This time of year can produce big bass, and i’m constantly distracted by the thoughts of how to maximise my chances of encountering one. There are so many different ways to fish for bass. The array of equipment available to us is enormous (and every increasing). Metals flung at distance, big shads fished sink & draw, topwater, shallow minnows, weedless, weightless, silent, rattling, it’s endless.
Personally, I don’t fish weightless much (find it a bit boring tbh), and I don’t like fishing weedless (probably unwarranted fear of losing a fish). I love a big soft plastic worked ‘slow & low’ though, especially when I think there might be big girls around. I like a big single hook exposed (not really into barbless either), and a slow steady retrieve, sticking as close to the bottom as I can.
In my mind, I can imagine the bass moving between the boulders, maybe sitting in some cover, spotting the inviting soft plastic ambling it’s way close to the bottom. Maybe they are thinking ‘Giant Goby’ as I am, or small Pollock perhaps. That 7″ slow-moving target can sometimes be too tempting to resist.
I tend to favour a paddletail, but do vary it. Something like a ‘One Up Shad’ is perfect. Using sensitive 8-strand braid, and a sensitive rod (which most are these days), the pulsing of the tail can be felt right through the rod. Snags and boulders are felt early, and with the rod tip at around 45 degrees, a quick flick and the lure can be up and over the snag, and safely away again.
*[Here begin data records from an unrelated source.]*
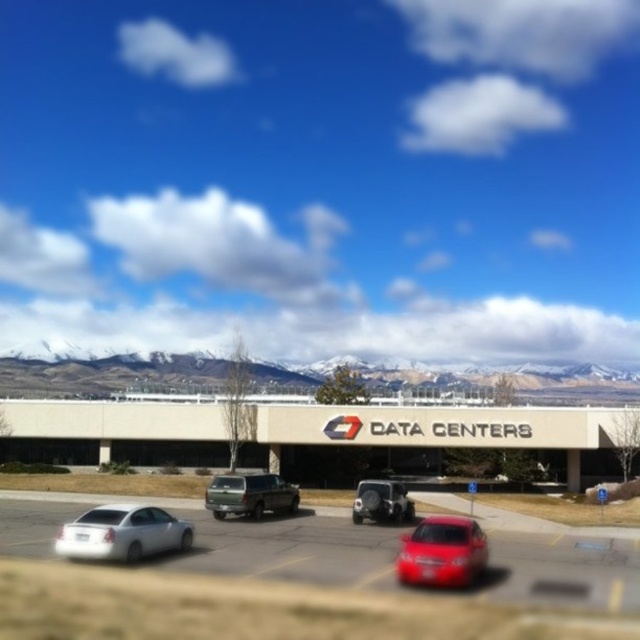
What do you see at coordinates (436, 435) in the screenshot? I see `beige concrete building at center` at bounding box center [436, 435].

Between point (244, 452) and point (360, 493), which one is positioned behind?

Positioned behind is point (244, 452).

Locate an element on the screen. This screenshot has width=640, height=640. beige concrete building at center is located at coordinates (436, 435).

Who is higher up, white matte sedan at lower left or green matte suv at center?

Positioned higher is white matte sedan at lower left.

Is white matte sedan at lower left above green matte suv at center?

Correct, white matte sedan at lower left is located above green matte suv at center.

Is point (129, 545) in front of point (259, 502)?

Yes, it is in front of point (259, 502).

Locate an element on the screen. This screenshot has width=640, height=640. white matte sedan at lower left is located at coordinates (122, 532).

Can you confirm if beige concrete building at center is bigger than green matte suv at center?

Yes.

From the picture: Is beige concrete building at center in front of green matte suv at center?

No, it is behind green matte suv at center.

Which is in front, point (104, 403) or point (240, 483)?

Point (240, 483) is more forward.

The width and height of the screenshot is (640, 640). Find the location of `beige concrete building at center`. beige concrete building at center is located at coordinates pyautogui.click(x=436, y=435).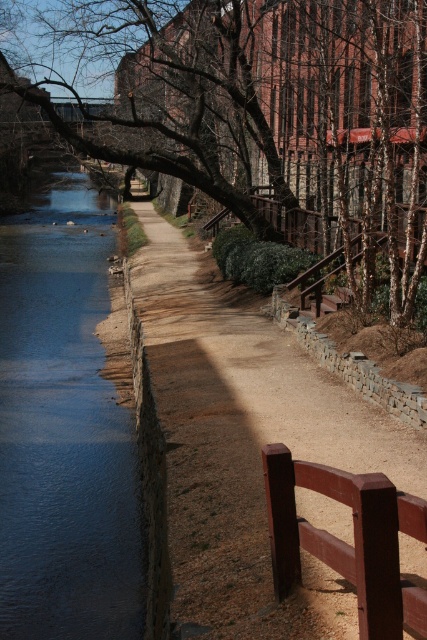
Question: Can you confirm if brown gravel path at center is smaller than blue smooth water at left?

Choices:
 (A) yes
 (B) no

Answer: (A)

Question: Which is nearer to the bare branches at upper center?

Choices:
 (A) brown gravel path at center
 (B) blue smooth water at left

Answer: (B)

Question: Can you confirm if bare branches at upper center is bigger than brown gravel path at center?

Choices:
 (A) no
 (B) yes

Answer: (B)

Question: Is brown gravel path at center closer to the viewer compared to blue smooth water at left?

Choices:
 (A) no
 (B) yes

Answer: (B)

Question: Which object is farther from the camera taking this photo?

Choices:
 (A) brown gravel path at center
 (B) blue smooth water at left

Answer: (B)

Question: Which point appears closest to the camera in this image?

Choices:
 (A) (332, 65)
 (B) (35, 600)

Answer: (B)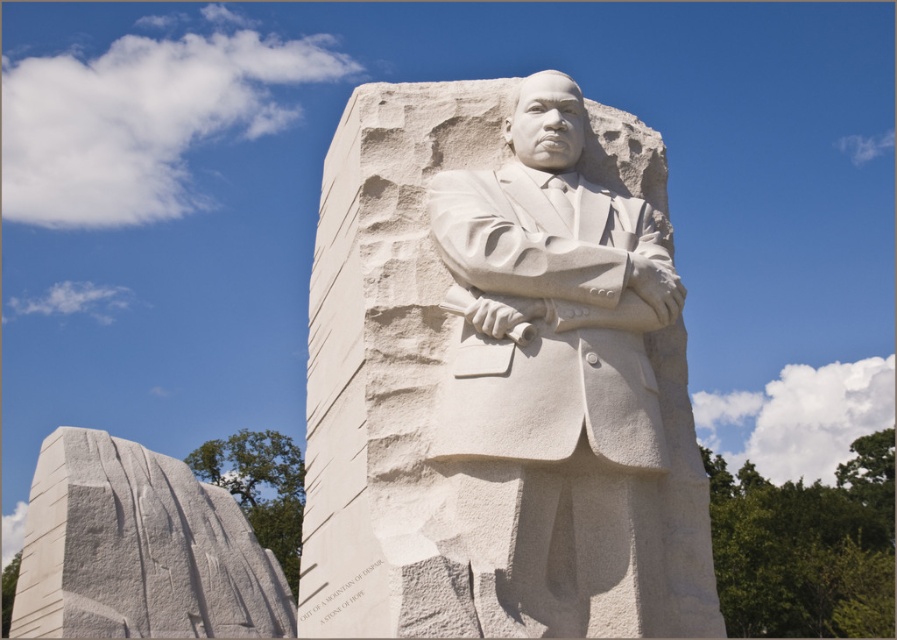
Does white marble statue at center appear on the left side of white marble stone at left?

Incorrect, white marble statue at center is not on the left side of white marble stone at left.

Between white marble statue at center and white marble stone at left, which one is positioned higher?

white marble statue at center is higher up.

Is point (545, 241) behind point (103, 540)?

No, (545, 241) is in front of (103, 540).

Locate an element on the screen. Image resolution: width=897 pixels, height=640 pixels. white marble statue at center is located at coordinates (560, 381).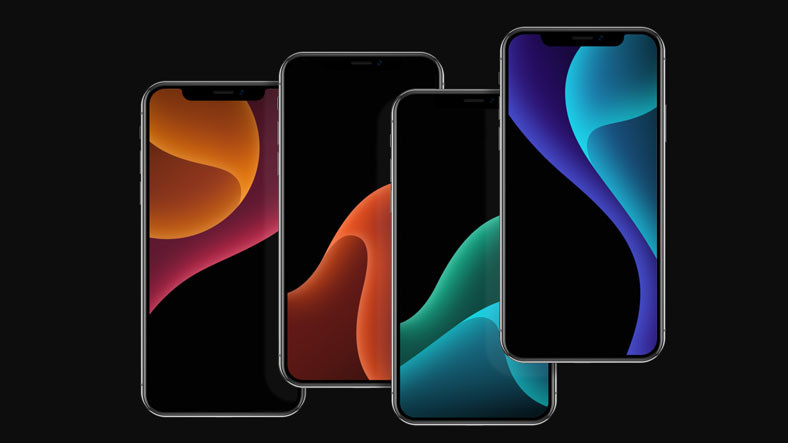
Find the location of a particular element. This screenshot has height=443, width=788. 1 phone with orange on screen is located at coordinates [x=358, y=284].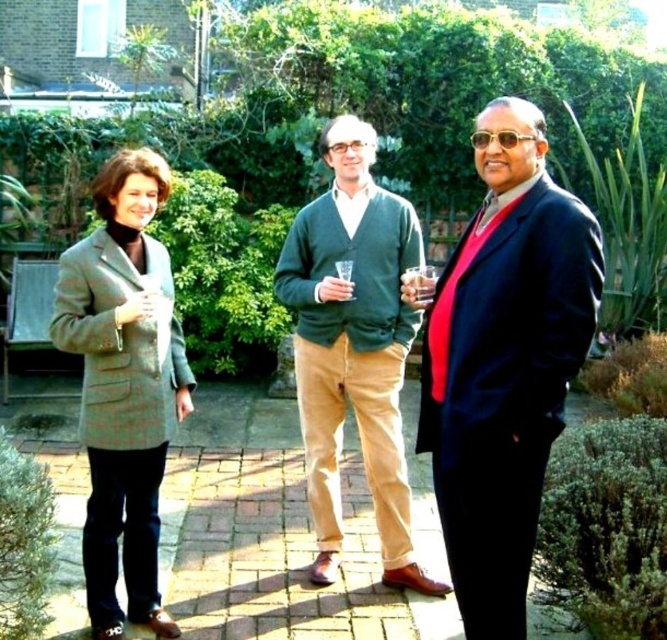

Of course sometimes I am not so lucky, and the lure is lost to the bottom, but I consider that fair game.
The feel of the ‘hit’ is the drug we all crave. Thump …. and it’s game on ! Often, the more subtle hits can be from the bigger bass. Maybe their cavernous mouths cushion the ‘take’, or perhaps they are just more accurate and subtle.
I don’t consider myself a highly technical angler. I don’t consider this method highly technical. I like this method though. It’s simple, honest, and satisfying. It ‘makes sense’ to me. On it’s day it can pick out the bigger girls. Give it a go. Fish a big soft plastic ‘slow & low’ over some rough ground. Be ready for gear losses, but be ready for ‘her’ too.